TEXT below:

About 100 Americans die on average each day from gun violence, compared to 60-100 Ukrainian soldiers dying each day in the war against Russia, the New York Times reports.

TRENTON – There’s no question that high schoolers have struggled during the pandemic. But they should still be able to display some basic knowledge to earn a high school diploma in New Jersey, right? Apparently not, NJ.com reports. Gov. Phil Murphy signed legislation that stipulates a new statewide standardized test for the Class of ’23 won’t be used as a graduation requirement. New Jersey had been one of 11 states to require exit exams to graduate, thus ensuring our next generation has a decent baseline in which to pursue work or higher education. But now the exam will be considered a “field test” for future graduating classes, offsetting lingering effects of learning loss and student mental health. OK, as these teens will soon be sent out to navigate the stresses of whatever comes next.

NEW BRUNSWICK – The Record continues to dig into Rutgers athletics, now dropping a story on USA Today about how gobs of money are blown to support a Big 10 program. Yeah, the details are not pretty, and certainly not unusual, as recruitment of premier athletes doesn’t come cheap. The Record writes: “A luau and beach yoga at sunset in Hawaii. A guided snorkeling tour in Puerto Rico. Ax throwing in Texas. Tickets to Disney World and Broadway shows. Luxury hotels in Paris and London. Chilled lobster, seafood towers and Delmonico steaks back home in New Brunswick.” Meanwhile, the university continues to bleed red from its athletic department. Should we be outraged over a $31,000 beach party, a $20,000 bowling outing or $18,000 for just one night at Steakhouse 85 in New Brunswick?  Nah, as long as the football team trounces Boston College in the Sept. 3 opener. Good seats, still available.

IN THE MEDIA

ATLANTA – CNN is going to try something new: Only using the “Breaking News” banner at the bottom of the screen when the news happens to really be “breaking.” A new CNN boss, Chris Licht,  told the staff that the “Breaking News” banner has become so grossly overused and abused – such as being used for when the President pets his German Shephard – that “its impact has become lost on the audience.” Breaking News: Licht is absolutely right.

End of TEXT.
MATERIAL SHOWN below:

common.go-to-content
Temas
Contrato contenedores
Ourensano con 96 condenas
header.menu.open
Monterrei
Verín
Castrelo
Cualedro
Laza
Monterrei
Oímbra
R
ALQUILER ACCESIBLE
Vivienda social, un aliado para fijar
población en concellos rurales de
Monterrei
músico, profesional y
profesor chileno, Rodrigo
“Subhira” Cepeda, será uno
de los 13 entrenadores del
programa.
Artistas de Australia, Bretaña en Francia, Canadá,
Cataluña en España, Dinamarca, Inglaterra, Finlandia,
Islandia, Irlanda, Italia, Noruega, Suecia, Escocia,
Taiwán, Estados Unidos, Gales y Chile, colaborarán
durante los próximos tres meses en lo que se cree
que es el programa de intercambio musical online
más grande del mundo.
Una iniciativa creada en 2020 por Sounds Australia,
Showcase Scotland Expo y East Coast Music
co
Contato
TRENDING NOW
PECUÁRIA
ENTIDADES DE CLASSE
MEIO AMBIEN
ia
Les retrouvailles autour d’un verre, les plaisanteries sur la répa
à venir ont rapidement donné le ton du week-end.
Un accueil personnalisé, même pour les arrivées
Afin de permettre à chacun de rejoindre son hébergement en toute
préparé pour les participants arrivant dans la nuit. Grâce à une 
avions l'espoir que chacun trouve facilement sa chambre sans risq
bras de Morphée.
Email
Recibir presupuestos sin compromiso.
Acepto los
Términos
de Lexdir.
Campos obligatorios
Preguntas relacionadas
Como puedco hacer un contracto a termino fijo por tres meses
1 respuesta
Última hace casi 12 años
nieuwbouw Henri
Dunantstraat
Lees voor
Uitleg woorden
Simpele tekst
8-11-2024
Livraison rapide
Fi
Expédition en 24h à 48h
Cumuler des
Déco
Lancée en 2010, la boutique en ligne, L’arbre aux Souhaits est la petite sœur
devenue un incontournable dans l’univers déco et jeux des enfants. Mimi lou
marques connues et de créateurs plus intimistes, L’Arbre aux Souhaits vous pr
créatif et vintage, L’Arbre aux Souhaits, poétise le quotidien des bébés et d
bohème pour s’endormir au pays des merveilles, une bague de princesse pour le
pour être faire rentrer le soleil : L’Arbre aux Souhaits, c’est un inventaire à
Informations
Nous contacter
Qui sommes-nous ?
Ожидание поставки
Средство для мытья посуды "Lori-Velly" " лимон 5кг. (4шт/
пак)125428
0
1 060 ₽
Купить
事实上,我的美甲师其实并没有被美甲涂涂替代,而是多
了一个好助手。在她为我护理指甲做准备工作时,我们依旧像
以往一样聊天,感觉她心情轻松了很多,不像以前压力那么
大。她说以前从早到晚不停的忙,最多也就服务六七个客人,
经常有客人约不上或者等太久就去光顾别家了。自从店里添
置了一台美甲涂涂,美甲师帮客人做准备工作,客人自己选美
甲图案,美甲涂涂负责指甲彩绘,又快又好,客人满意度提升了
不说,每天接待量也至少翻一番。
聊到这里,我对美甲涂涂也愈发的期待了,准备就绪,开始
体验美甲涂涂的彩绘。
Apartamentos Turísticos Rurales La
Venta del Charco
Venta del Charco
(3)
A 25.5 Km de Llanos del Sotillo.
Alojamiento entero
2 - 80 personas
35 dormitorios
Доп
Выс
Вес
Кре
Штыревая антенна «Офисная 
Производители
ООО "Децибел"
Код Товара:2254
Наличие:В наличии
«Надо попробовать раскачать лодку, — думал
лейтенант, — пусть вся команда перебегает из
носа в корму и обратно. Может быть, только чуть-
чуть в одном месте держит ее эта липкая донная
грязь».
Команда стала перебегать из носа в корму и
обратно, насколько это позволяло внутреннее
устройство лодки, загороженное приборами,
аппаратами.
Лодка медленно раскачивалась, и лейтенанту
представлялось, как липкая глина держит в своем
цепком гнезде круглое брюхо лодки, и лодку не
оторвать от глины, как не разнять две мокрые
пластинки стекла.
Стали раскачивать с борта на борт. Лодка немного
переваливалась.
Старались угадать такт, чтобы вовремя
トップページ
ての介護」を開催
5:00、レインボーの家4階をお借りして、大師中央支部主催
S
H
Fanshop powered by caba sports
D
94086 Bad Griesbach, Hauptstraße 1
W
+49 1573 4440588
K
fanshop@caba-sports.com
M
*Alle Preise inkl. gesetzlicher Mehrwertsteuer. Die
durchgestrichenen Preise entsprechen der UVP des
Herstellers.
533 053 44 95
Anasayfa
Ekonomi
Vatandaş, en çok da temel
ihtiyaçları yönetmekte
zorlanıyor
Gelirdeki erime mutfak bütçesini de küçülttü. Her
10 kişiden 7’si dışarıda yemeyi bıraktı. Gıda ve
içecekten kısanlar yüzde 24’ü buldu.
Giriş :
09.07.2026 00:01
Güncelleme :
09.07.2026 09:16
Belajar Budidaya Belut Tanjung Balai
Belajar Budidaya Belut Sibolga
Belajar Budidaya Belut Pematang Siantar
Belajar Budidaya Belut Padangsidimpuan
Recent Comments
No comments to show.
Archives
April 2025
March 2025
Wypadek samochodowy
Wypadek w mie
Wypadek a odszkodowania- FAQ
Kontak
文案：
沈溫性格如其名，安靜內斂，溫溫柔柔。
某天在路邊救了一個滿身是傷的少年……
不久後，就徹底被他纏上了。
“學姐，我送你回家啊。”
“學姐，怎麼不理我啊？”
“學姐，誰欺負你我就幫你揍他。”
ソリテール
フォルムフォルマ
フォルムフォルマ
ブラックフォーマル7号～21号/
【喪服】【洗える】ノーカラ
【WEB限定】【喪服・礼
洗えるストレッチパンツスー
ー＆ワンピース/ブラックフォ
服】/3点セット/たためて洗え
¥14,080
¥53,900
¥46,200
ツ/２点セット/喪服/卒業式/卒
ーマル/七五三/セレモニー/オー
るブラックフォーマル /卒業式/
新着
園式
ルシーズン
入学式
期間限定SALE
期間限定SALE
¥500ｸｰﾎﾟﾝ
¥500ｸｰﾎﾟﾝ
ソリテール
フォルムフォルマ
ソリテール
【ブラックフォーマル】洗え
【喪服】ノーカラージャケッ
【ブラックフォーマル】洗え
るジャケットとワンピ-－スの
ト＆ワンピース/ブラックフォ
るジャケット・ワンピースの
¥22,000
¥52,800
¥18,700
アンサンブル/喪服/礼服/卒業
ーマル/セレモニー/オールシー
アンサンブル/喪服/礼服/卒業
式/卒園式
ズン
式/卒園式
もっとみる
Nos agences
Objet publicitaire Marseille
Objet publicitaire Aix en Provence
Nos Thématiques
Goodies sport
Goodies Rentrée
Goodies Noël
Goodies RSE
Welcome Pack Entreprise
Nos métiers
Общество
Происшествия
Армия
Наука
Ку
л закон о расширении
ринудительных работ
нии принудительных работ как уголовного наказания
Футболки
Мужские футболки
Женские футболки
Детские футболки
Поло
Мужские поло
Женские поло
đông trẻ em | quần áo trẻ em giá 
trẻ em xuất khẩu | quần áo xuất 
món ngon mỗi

End of MATERIAL SHOWN.

▶ **WORK ITEM**
Do these statements agree with the news roundup? Answer yes or no for each, and quote the deciding words from the news roundup.
1. Gov. Phil Murphy signed legislation under which the new statewide standardized test for the Class of ’23 won't count toward graduation.
2. New Jersey had been one of 15 states requiring exit exams to graduate.
3. Rutgers football opens against Boston College on Sept. 3.
The records come from a separate source.

▶ **REPLY**
1. Yes: "Gov. Phil Murphy signed legislation that stipulates a new statewide standardized test for the Class of ’23 won’t be used as a graduation requirement."
2. No: "New Jersey had been one of 11 states to require exit exams to graduate"
3. Yes: "trounces Boston College in the Sept. 3 opener"